Trigger a failover (for testing)
# Graceful switch
patronictl -c /etc/patroni/patroni.yml switchover prod-pg
# Force a failover (simulated primary failure)
sudo systemctl stop patroni # on the current leader
Watch patronictl list on another node — within ~10-20 seconds a new leader is elected, HAProxy notices, clients resume writes against the new leader. Total downtime depends on Patroni's ttl and loop_wait + HAProxy's inter + rise settings; with the above, expect 15-30s.
Backups: WAL-G to S3
Don't rely on replication as backup. WAL-G ships continuous WAL + periodic base-backup to S3/MinIO:
sudo apt install wal-g
# /etc/wal-g.env
WALG_S3_PREFIX=s3://my-pg-backups/prod-pg
AWS_ACCESS_KEY_ID=...
AWS_SECRET_ACCESS_KEY=...
AWS_ENDPOINT=https://s3.example.com # for MinIO; omit for AWS
WALG_COMPRESSION_METHOD=brotli
# Patroni runs this on the leader via archive_command
WALG_ENV_FILE=/etc/wal-g.env wal-g backup-push /var/lib/postgresql/16/main
Daily base backup + continuous WAL streaming = point-in-time recovery to any second.
Split-brain protection
Synchronous replication (synchronous_mode: true above) requires the primary to confirm with at least one replica before acknowledging writes. Combined with Patroni's etcd-backed leader lock (a primary that loses etcd contact demotes itself), it prevents a partitioned primary from accepting writes that other partition's replicas don't see.
Worth knowing
- Patroni doesn't replace your familiarity with Postgres. All the usual Postgres tuning (work_mem, shared_buffers, max_connections, indexes) still matters; Patroni just makes the failover automatic.

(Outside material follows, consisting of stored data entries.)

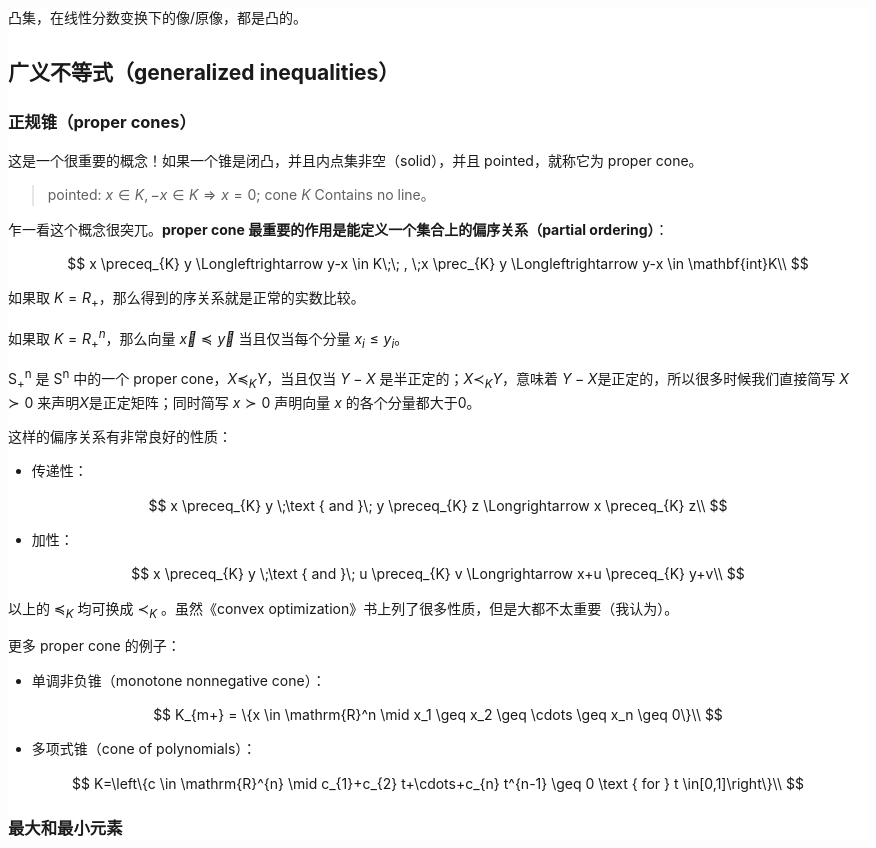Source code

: 凸集，在线性分数变换下的像/原像，都是凸的。

## 广义不等式（generalized inequalities）

### 正规锥（proper cones）

这是一个很重要的概念！如果一个锥是闭凸，并且内点集非空（solid），并且 pointed，就称它为 proper cone。

> pointed: $x \in K, -x \in K \Longrightarrow x = 0$; cone $K$ Contains no line。

乍一看这个概念很突兀。**proper cone 最重要的作用是能定义一个集合上的偏序关系（partial ordering）**：

$$
x \preceq_{K} y \Longleftrightarrow y-x \in K\;\; , \;x \prec_{K} y \Longleftrightarrow y-x \in \mathbf{int}K\\
$$

如果取 $K=R_+$，那么得到的序关系就是正常的实数比较。

如果取 $K=R^{n}_+$，那么向量 $\vec{x}\preceq\vec{y}$ 当且仅当每个分量  $x_i \leq y_i$。

$\mathrm{S^{n}_+}$ 是 $\mathrm{S^n}$ 中的一个 $\mathrm{proper\; cone}$，$X\preceq_{K} Y$，当且仅当 $Y-X$ 是半正定的；$X\prec_{K} Y$，意味着 $Y-X$是正定的，所以很多时候我们直接简写 $X\succ 0$ 来声明$X$是正定矩阵；同时简写 $x \succ 0$ 声明向量 $x$ 的各个分量都大于0。 

这样的偏序关系有非常良好的性质：

+ 传递性：

$$
x \preceq_{K} y \;\text { and }\; y \preceq_{K} z \Longrightarrow x \preceq_{K} z\\
$$

+ 加性：

$$
x \preceq_{K} y \;\text { and }\; u \preceq_{K} v \Longrightarrow x+u \preceq_{K} y+v\\
$$

以上的 $\preceq_K$ 均可换成 $\prec_K$ 。虽然《convex optimization》书上列了很多性质，但是大都不太重要（我认为）。

更多 proper cone 的例子：

+ 单调非负锥（monotone nonnegative cone）：

$$
K_{m+} = \{x \in \mathrm{R}^n \mid x_1 \geq x_2 \geq \cdots \geq x_n \geq 0\}\\
$$

+ 多项式锥（cone of polynomials）：

$$
K=\left\{c \in \mathrm{R}^{n} \mid c_{1}+c_{2} t+\cdots+c_{n} t^{n-1} \geq 0 \text { for } t \in[0,1]\right\}\\
$$

### 最大和最小元素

- etcd's clock matters. Pair with chrony (see that tutorial) on every node; serious clock skew causes etcd leader-election issues.
- Don't run Patroni on Kubernetes from scratch. Use the official Zalando Postgres Operator or CloudNativePG; they wrap Patroni with K8s-native primitives.